Sexual and pornography addictions are also related to childhood sexual abuse. Usually prostitutes and exotic dancers have a history of childhood sexual abuse. Often there is a predisposition to addiction from a history of emotional pain, with childhood sexual abuse being a precursory factor. Sexual addiction destroys families and promotes STD’s through careless encounters. When the behavior is unwanted by one of the participants, it is a crime. Often the sexual addition is pedophilic in nature due to the confusion of adult sexual roles. Some males use pornography to undermine another’s resistance to deviancies. Pornography is used to persuade a woman or child to engage in certain acts, and to undermine their resistance, refusal, or disclosure of these acts, which end in the abuse of the woman or child. Pornography often sexualizes dominance and submission, eroticizing sexual abuse.
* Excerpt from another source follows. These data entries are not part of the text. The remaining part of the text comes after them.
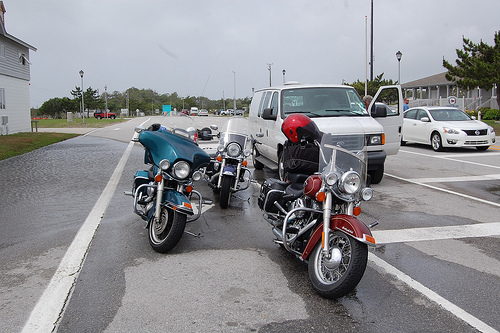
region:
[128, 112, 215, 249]
Turquoise motorcycle on a street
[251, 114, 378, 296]
Red motorcycle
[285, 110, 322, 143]
red motorcycle helmet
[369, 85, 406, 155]
open van door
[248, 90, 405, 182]
van with open door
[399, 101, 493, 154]
white car on a street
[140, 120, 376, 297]
Three motorcycles parked in street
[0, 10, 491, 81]
gray sky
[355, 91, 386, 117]
man standing by van door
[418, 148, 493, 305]
lines painted on the street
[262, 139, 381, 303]
Red motorcycle that is parked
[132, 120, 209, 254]
Blue motorcycle that is parked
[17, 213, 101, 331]
White line in the road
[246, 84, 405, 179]
White van with door open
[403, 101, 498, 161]
White car parked beside van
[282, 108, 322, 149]
Red helmet on top of motorcycle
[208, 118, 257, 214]
Motorcycle parked between other motorcycles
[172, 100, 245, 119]
Cars that are parked in parking lot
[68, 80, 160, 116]
Trees in the distance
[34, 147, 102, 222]
Water on the road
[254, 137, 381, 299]
red motorcycle sitting on edge of road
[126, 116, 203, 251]
blue motorcycle sitting on edge of road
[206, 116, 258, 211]
motorcycle sitting behind and in between red and blue motorcycle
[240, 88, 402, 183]
white van with door open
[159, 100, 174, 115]
large blue green sign in the background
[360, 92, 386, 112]
man standing on the inside of the doorway of the white van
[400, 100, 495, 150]
white carto the right of the white van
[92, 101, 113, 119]
red truck sitting on a side street in the back of the photograph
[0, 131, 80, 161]
grassy patch next to white building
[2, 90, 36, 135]
brick building painted white on the left side of the photo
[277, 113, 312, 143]
a red motorcycle helmet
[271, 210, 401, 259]
a red motorcycle fender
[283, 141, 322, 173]
a sleeping bag on back of motorcycle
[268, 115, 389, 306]
a red motorcycle sitting in street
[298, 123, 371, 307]
a windshield on motorcycle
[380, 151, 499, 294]
a street with white lines for parking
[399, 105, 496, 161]
a white car parked across street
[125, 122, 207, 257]
a blue motorcycle parked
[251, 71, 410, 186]
a white van parked with door open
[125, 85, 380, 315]
a group of motorcycles parked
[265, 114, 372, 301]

The laws of social learning suggest that viewers of pornography can develop arousal responses to depictions of assaultive behavior by repeated association. Sexual experiences during or after the film reinforce the association. Pornography predisposes some males to rape, while undermining their social inhibitions against it. Behaviors modeled in pornography often subordinate and violate women and viewers will likely imitate the portrayed behaviors. Many women have been forced to participate in the use of pornography against their will, or are forced or coerced into sex they do not want by men using porn. Women are manipulated into so-called sex play, making them vulnerable to date rape.

These and many other addictions have a common thread of truth running through them, that is that childhood sexual abuse and other traumatic events of the like are often the precursory factor. Many of our own addictions, whether they are positively or negatively influenced, are directly related to people and events of the preceding generations. When we understand the principles of cause and effect, limits and consequences, and privileges and responsibilities, then we can move toward a psychologically healthier lifestyle, as well as a spiritually fulfilling inner-being. When we recognize that our behaviors sometimes stem from early abuses, but that we can choose to change our behavior to make our own and our children’s world a better place, then we have overcome our servility to that abuse. Dependence on God, rather than on our addictive and abusive behaviors is the key factor in spiritual growth. Jesus Christ stated that “The truth will set you free.” We need to truthfully discern which sins are those of our abusers, see how they affected our personal decisions, and then acknowledge our own sins as well. Scripture tells us to “confess our faults one to another and pray for one another that we may be healed.” If we expose the truth of our abuse to the light of Jesus Christ, and depend on God’s grace to show us our own sins, then we can move toward that abundant life we are promised in the Scriptures. Jesus came to give us life and give us life more abundantly. We need to move beyond blaming our personal sins and addictions on our abuser’s behavior, acknowledging them as our own responsibility, and seek God’s mercy, for God is just to forgive those who ask for it. Whenever we humbly expose ourselves to the light of truth, we will triumph in God’s grace and have eternal life in God’s glory, as well as abundant life here on earth. For we are overcomers by the blood of the Lamb and by the word of our testimony. It is our responsibility to give testimony to others to what Jesus has done in our hearts and lives, so that by that truth they may also be healed.